Wir werden mit „Corona – Maßnahmen“ und mit Klimaprognosen regiert, von denen noch nie eine eingetreten ist. Das Resultat ist weit verbreitete Angst. In Wahrheit geht es um die Kontrolle über unser Verhalten, den Lohn unserer Arbeit und um unser Vermögen. Die meisten begreifen es leider noch nicht.

achijah
2 Jahre her

Genau wie Angst hochambivalent ist – sie kann lebenszerstörend sein, sie kann lebensförderlich sein – genauso ist Religion hochambivalent – sie kann lebenszerstörend sein, sie kann lebensförderlich sein.

elly
2 Jahre her

Angst ist wichtig. Panik schaltet den Verstand aus und damit jegliche rationale Handlungsweise. Was sich in der deutschen Bevölkerung breit macht, ist eine pathologische Hysterie. Zuerst wahrgenommen habe ich dies mit der Feinstaubhysterie, gefolgt von der Klimahysterie. Bei Corona aber kristallisiert sich überdeutlich die zutiefst egoistische Gesellschaft heraus.
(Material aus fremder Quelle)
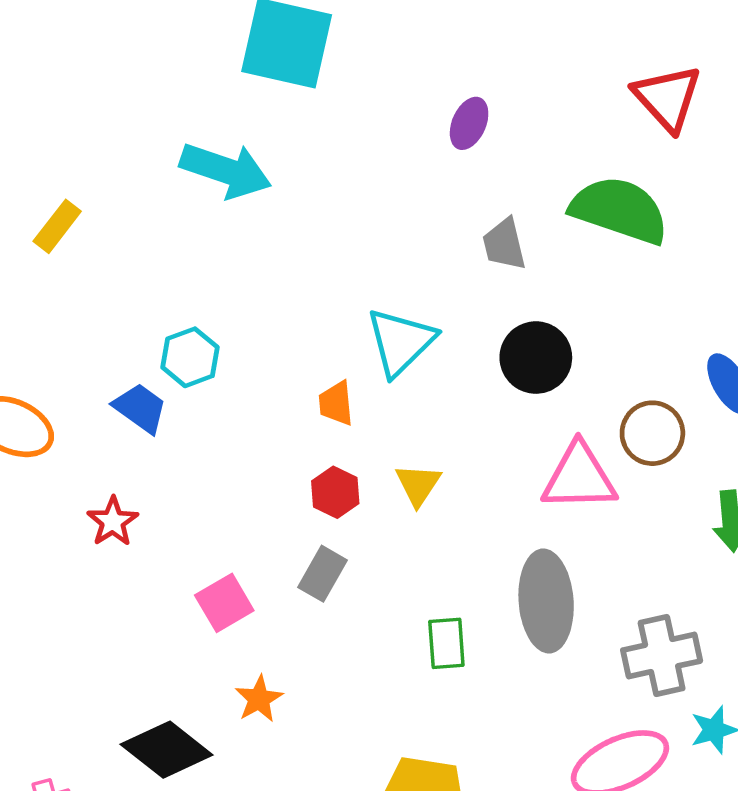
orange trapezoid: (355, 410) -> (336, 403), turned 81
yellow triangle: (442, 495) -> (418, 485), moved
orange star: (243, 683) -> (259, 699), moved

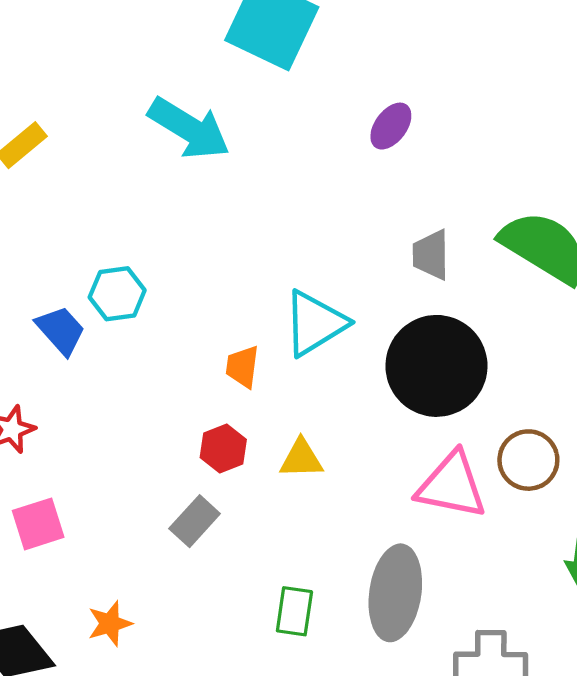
purple ellipse: (469, 123) -> (391, 126), moved
black circle: (536, 358) -> (436, 366), size x1.5
yellow triangle: (418, 485) -> (301, 459), turned 42
pink square: (224, 603) -> (38, 524), moved

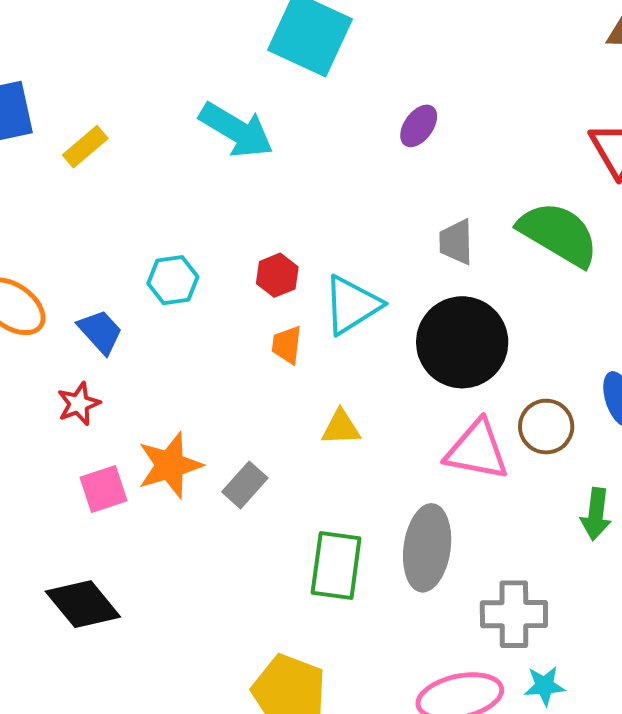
blue trapezoid: (61, 330) -> (100, 332), moved
red hexagon: (223, 449) -> (277, 275), moved
green rectangle: (294, 611) -> (336, 565), size x1.5
orange star: (110, 624) -> (170, 465), moved, size x1.6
Wie eine Monstranz wurde die Platitude „Risikogruppen schützen“ vor sich hergetragen. Die Generation ab 30 bis 50 Jahren, hat Angst sich schuldig fühlen zu müssen und steckte die Senioren kurzerhand in Isolationshaft. Es ist die Altersgruppe, die eine übergroße Sehnsucht in sich trägt, zu den Guten, den Weltverbesserern zu gehören. Sie lebt… Mehr

Bernhard J.
2 Jahre her

Die Französische Revolution begann mit massivem Terror und damit verbunden, Angst und Schrecken. Terror ist nicht auf physische Gewaltausübung beschränkt, es gibt vielfältige Arten, Terror auszuüben und Menschen massiv einzuschüchtern. Terror verfolgt immer das Ziel, die Menschen so massiv in Angst und Schrecken zu versetzen, dass sie zu eigenem Urteilen nicht mehr fähig sind und sich hilflos dem Terror unterwerfen. Es gibt sehr subtile Formen des Terrors, die vordergründig nicht sofort als solche identifizierbar sind, weil sie sich als legitim tarnen. Hierzu muss nur eine Bedrohungslage konstruiert werden, die so schwerwiegend erscheint, dass der Terror als einzig adäquate Reaktion zur Abwendung… Mehr

Bullerbue
2 Jahre her

Danke! Ein wahrlich mutmachender Kommentar!